Cactus even became an interest of researchers in Belgium where they found that the herb might be more useful than all the tulips. In this study, cactus fruit was given to healthy, physically active men who were about to bicycle their brains out for 30 minutes after taking an oral glucose tolerance test. They took capsules of the cactus fruit 30 minutes before and immediately after the oral glucose tolerance test. The cactus decreased the blood glucose level by 37%. Hey, that’s a lot better than cinnamon!

The Mickey Mouse ear pads of the cactus, which are really the leaves, can also be used for lowering blood sugar levels. The pads taste like lime green beans (green beans with a lime-like flavor). Doctors and scientists at an Illinois university took the time to set up a double-blind placebo controlled study of 29 people. Half of them consumed the cactus pads while the rest didn’t.All patients were followed for four months. At the end of this time period, their blood tests showed significant drops in blood sugar levels. The researchers said their findings supported the traditional herbalist usage of the Mickey Mouse ears for management of diabetes.

 

From these studies alone, many people don’t feel a need to go back and read the other 70+ studies on PubMed about cactus and blood sugar levels.

Oh, and you may be thinking, Well the studies didn’t mention the Hemoglobin Alc levels much – and I’m concerned about that! My Hemoglobin Alc is over 7.0!

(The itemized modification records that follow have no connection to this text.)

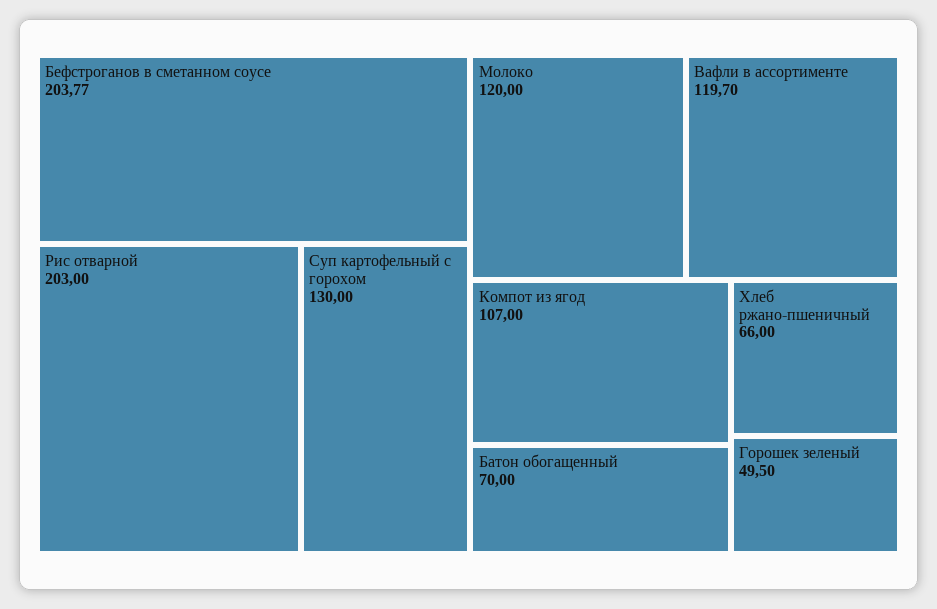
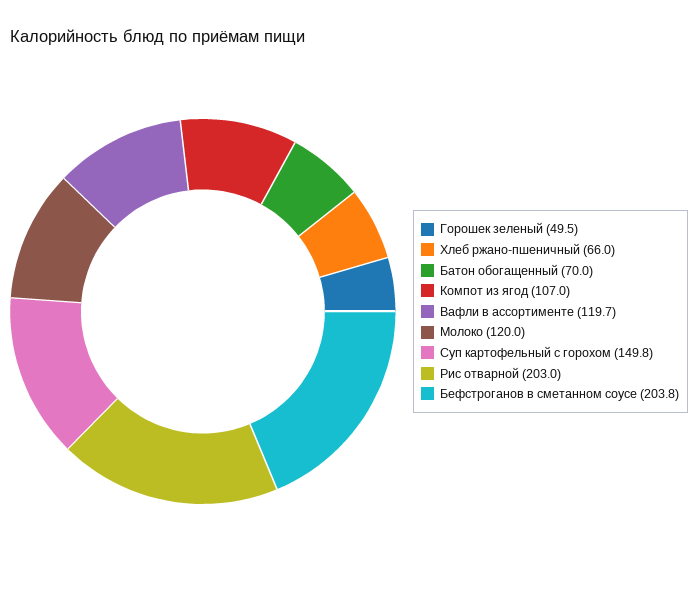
  {
    "Бефстроганов в сметанном соусе": 203.77,
    "Рис отварной": 203,
-   "Суп картофельный с горохом": 130,
+   "Суп картофельный с горохом": 149.8,
    "Молоко": 120,
    "Вафли в ассортименте": 119.7,
    "Компот из ягод": 107,
    "Батон обогащенный": 70,
    "Хлеб ржано-пшеничный": 66,
    "Горошек зеленый": 49.5
  }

You should know there’s a relationship of blood sugar levels to hemoglobin Alc.In another article, you will be able to find the correlation. What this means is that if cactus is lowering blood sugar levels, it will also lower hemoglobin Alc levels.

The Bottom Line

Herbs can and do help lower blood sugar levels. Over the years, I’ve seen that of all the possible blood sugar lowering herbs – cinnamon, milk thistle, oregano, sage, bitter melon, garlic, ginseng and a whole host of others, the best is cactus. I’ve seen in as little as two weeks there is a remarkable lowering of blood sugar levels. Because the Hemoglobin A1c test reflects the last three months of blood sugar levels, it will drop but you need more time to see a lowering there.

So the next time you find a cactus plant, grab your tongs and wear your cowboy boots. Grab some of those pads or the fruit in a bucket. Take them home and start up a campfire in your backyard. Burn off the needles over the fire using the tongs to hold the pads or fruit and then dig in!

Resources

Fabela-Illescas, H.E., et al. Effect of a beverage made from cactus pear (Opuntia cochenillifera (L) Salm-Dyck in a rural population of Hidalgo, Mexico; a pilot clinical trial. Nutr Hosp 2015 Dec 1;32(6):2710-4.

Lee, T. and Dugoua, J.J. Nutritional supplements and their effect on glucose control. Adv Exp Med Biol 2017;771:381-95.

Godard, M.P., et al. Acute blood glucose lowering effects and long-term safety of OpunDia supplementation in pre-diabetic males and females. J Ethnopharmacol 2010 Aug 9;130(3):631-4.

Van Proeven, K., et al. Opuntia ficus-indica ingestion stimulates peripheral disposal of oral glucose before and after exercise in healthy men. Int J Sport Nutr Exerc Metab 2012 Aug;22(4):284-91.